Ces phrases, si souvent entendues par les enseignants du primaire, sont censées créer, l’espace d’un instant, une connivence de vétérans, revenus indemnes d’un après-midi en compagnie d’une horde d’enfants.

Ces phrases révèlent aussi l'ampleur du malentendu.

Parce qu’être enseignant ce n’est pas ça.

Tout le monde pense connaître notre métier, car tout le monde est passé sur les bancs de l’école. Mais c’est une belle illusion ! Comme pour une pièce de théâtre, vous ignorez tout ce qui se trame en coulisses depuis des mois. Ce qui semble donc familier et évident à tous n’est en réalité qu’un souvenir d’enfance couleur sépia, plus ou moins heureux selon votre expérience d’élève. Sauf que tout ce que vous avez appris, vous ne l’avez pas appris par hasard. Avant, des enseignants l'ont pensé. Avec exigence et passion. Tout ce pan invisible du travail est bien souvent méconnu et c'est cette méconnaissance qui semble justifier nos faibles rémunérations.

On se figure souvent l’enseignant donnant des tâches à faire aux élèves. La consigne résiderait en un numéro de page et d’exercice sur un manuel, puis l’élève, silencieux et solitaire, accomplirait sérieusement la tâche. Cette image d’Epinal est bien éloignée de la vie bouillonnante et riche d’une classe.

_ _ _ _ _ _ _

Action demandée A: Reproduisez fidèlement toutes les lignes des enregistrements ci-dessous, en laissant les images de côté.
Le texte et les enregistrements proviennent de sources distinctes.

Extraits de données:

_ _ _ _ _ _ _

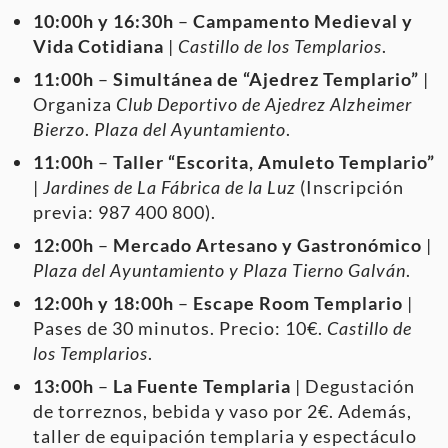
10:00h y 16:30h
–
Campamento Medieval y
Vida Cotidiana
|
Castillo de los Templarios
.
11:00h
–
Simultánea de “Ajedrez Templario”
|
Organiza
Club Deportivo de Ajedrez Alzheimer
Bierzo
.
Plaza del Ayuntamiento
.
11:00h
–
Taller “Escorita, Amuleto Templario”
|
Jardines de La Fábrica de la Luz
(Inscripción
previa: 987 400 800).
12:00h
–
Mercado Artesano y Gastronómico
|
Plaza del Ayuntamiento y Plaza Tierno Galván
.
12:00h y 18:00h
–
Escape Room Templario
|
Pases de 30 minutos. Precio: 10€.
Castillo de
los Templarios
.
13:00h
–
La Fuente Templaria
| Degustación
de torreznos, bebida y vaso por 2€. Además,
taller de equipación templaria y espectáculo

_ _ _ _ _ _ _

Action demandée B:
Répondez brièvement à ces questions sur le texte consacré au métier d'enseignant :
(i) Pourquoi, selon le texte, tout le monde pense-t-il connaître ce métier ?
(ii) À quoi le texte compare-t-il ce qui se trame en coulisses ?
(iii) En quoi consisterait la consigne dans l'image que l'on se fait souvent de l'enseignant ?

Réponse rédigée A:
10:00h y 16:30h
–
Campamento Medieval y
Vida Cotidiana
|
Castillo de los Templarios
.
11:00h
–
Simultánea de “Ajedrez Templario”
|
Organiza
Club Deportivo de Ajedrez Alzheimer
Bierzo
.
Plaza del Ayuntamiento
.
11:00h
–
Taller “Escorita, Amuleto Templario”
|
Jardines de La Fábrica de la Luz
(Inscripción
previa: 987 400 800).
12:00h
–
Mercado Artesano y Gastronómico
|
Plaza del Ayuntamiento y Plaza Tierno Galván
.
12:00h y 18:00h
–
Escape Room Templario
|
Pases de 30 minutos. Precio: 10€.
Castillo de
los Templarios
.
13:00h
–
La Fuente Templaria
| Degustación
de torreznos, bebida y vaso por 2€. Además,
taller de equipación templaria y espectáculo

Réponse rédigée B:
(i) Parce que tout le monde est passé sur les bancs de l'école.
(ii) À une pièce de théâtre.
(iii) En un numéro de page et d'exercice sur un manuel.